Perintah 1 -
Susun baris-baris entri, mulai dari awal entri sampai baris yang memuat "DevOps Roadmap 2026" (termasuk baris itu), sebagai tabel Markdown dengan kolom No dan Baris. Jangan sertakan baris kosong maupun gambar.

Teks Sumber -

Koalisi Masyarakat Sipil Desak Pembentukan Komite Publisher Rights

Sejumlah organisasi masyarakat sipil yang tergabung dalam Koalisi Masyarakat Sipil untuk Kebebasan Pers mendorong Dewan Pers, Kementerian Komunikasi dan Informatika, serta Kementerian Koordinator Bidang Politik Hukum dan Keamanan untuk membentuk Komite Publisher Rights.

Adapun, koalisi ini terdiri dari LBH Pers, SEJUK, AMSI, PPMN, Yayasan Tifa, SAFEnet, FPMJ, ICW, IDA, dan Internews.

Pembentukan komite ini menyusul implementasi Peraturan Presiden No. 32 Tahun 2024 tentang Tanggung Jawab Perusahaan Platform Digital untuk Mendukung Jurnalisme Berkualitas (Publisher Rights).

Aturan ini memiliki mandat untuk membentuk komite pengawasan dan pemenuhan pelaksanaan kewajiban perusahaan platform digital; pemberian rekomendasi kepada menteri yang menyelenggarakan urusan pemerintahan di bidang komunikasi dan informatika atas hasil pengawasan; dan pelaksanaan fasilitasi dalam arbitrase atau alternatif penyelesaian sengketa antara perusahaan platform digital dan perusahaan pers.

“Pemberlakuan aturan ini dinilai perlu pengawalan dari berbagai sektor, pemangku kepentingan, serta kelompok masyarakat sipil secara luas. Maka itu, pembentukan komite ini diharapkan dapat berlangsung secara terbuka, partisipatif, dan akuntabel, dengan mengedepankan integritas dalam proses maupun hasilnya,” demikian disampaikan dalam keterangan resmi yang diterima DailySocial.id.

Berikut rangkuman sejumlah poin utama terkait pembentukan Komite Publisher Rights oleh Koalisi Masyarakat Sipil untuk Kebebasan Pers:

    1. Dewan Pers dan Tim Panitia Seleksi Komite memastikan seluruh proses seleksi dijalankan partisipatif dan transparan dengan mementingkan hak-hak masyarakat sipil, khususnya hak atas keterbukaan informasi.

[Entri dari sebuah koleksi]
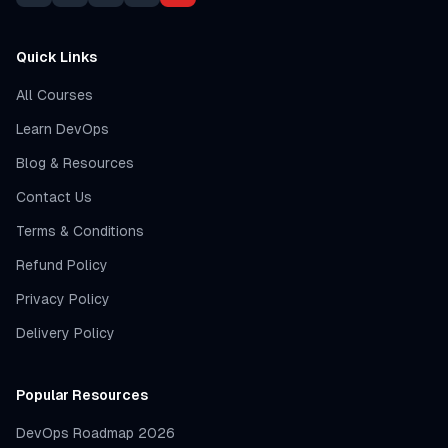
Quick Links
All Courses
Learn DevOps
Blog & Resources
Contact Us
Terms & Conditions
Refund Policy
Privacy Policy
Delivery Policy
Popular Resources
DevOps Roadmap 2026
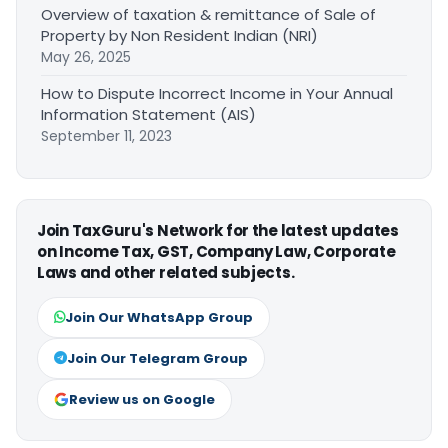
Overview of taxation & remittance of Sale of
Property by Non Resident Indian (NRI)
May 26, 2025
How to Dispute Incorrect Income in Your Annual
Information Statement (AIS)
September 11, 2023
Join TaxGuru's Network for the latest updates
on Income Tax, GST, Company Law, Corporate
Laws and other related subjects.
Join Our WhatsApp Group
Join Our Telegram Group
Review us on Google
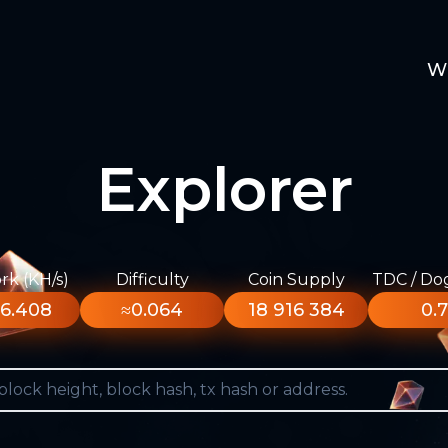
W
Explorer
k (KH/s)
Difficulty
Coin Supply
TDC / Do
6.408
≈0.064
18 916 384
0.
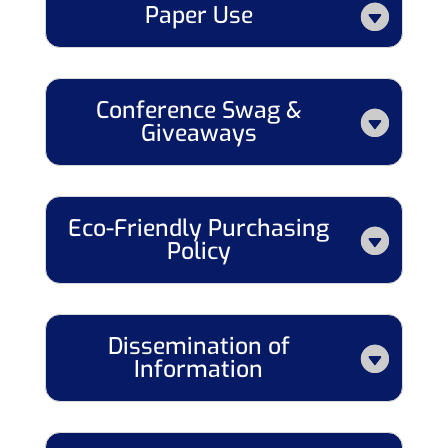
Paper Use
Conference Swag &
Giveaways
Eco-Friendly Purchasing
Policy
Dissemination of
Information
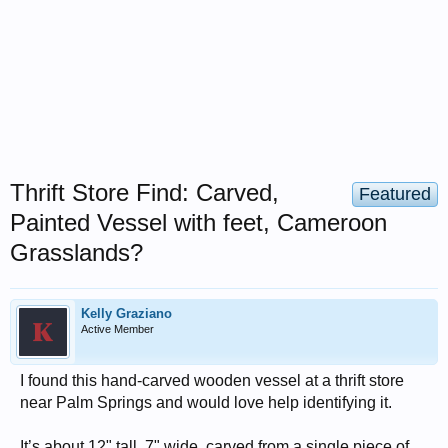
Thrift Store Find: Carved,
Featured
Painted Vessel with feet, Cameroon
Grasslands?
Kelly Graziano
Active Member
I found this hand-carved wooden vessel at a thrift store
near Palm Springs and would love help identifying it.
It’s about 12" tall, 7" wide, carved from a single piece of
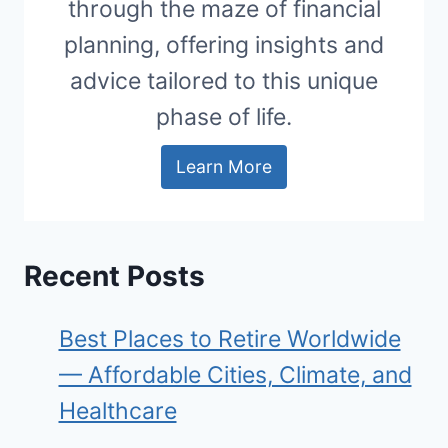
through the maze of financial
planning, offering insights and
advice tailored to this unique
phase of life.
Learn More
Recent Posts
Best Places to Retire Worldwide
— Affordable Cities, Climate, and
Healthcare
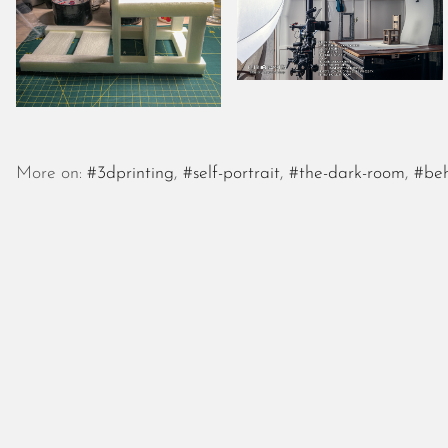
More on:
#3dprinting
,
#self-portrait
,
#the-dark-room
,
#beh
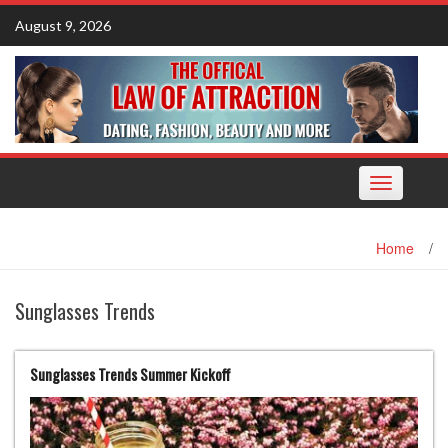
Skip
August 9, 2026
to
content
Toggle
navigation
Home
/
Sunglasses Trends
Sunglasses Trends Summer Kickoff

Perintah 2 -
Tulis ulang bagian teks sumber mulai dari "Pembentukan komite ini menyusul" sampai "dan perusahaan pers.", dengan mengganti "arbitrase" menjadi "mediasi".

Hasil Tugas 1 -
| No | Baris |
|---|---|
| 1 | Quick Links |
| 2 | All Courses |
| 3 | Learn DevOps |
| 4 | Blog & Resources |
| 5 | Contact Us |
| 6 | Terms & Conditions |
| 7 | Refund Policy |
| 8 | Privacy Policy |
| 9 | Delivery Policy |
| 10 | Popular Resources |
| 11 | DevOps Roadmap 2026 |

Hasil Tugas 2 -
Pembentukan komite ini menyusul implementasi Peraturan Presiden No. 32 Tahun 2024 tentang Tanggung Jawab Perusahaan Platform Digital untuk Mendukung Jurnalisme Berkualitas (Publisher Rights).

Aturan ini memiliki mandat untuk membentuk komite pengawasan dan pemenuhan pelaksanaan kewajiban perusahaan platform digital; pemberian rekomendasi kepada menteri yang menyelenggarakan urusan pemerintahan di bidang komunikasi dan informatika atas hasil pengawasan; dan pelaksanaan fasilitasi dalam mediasi atau alternatif penyelesaian sengketa antara perusahaan platform digital dan perusahaan pers.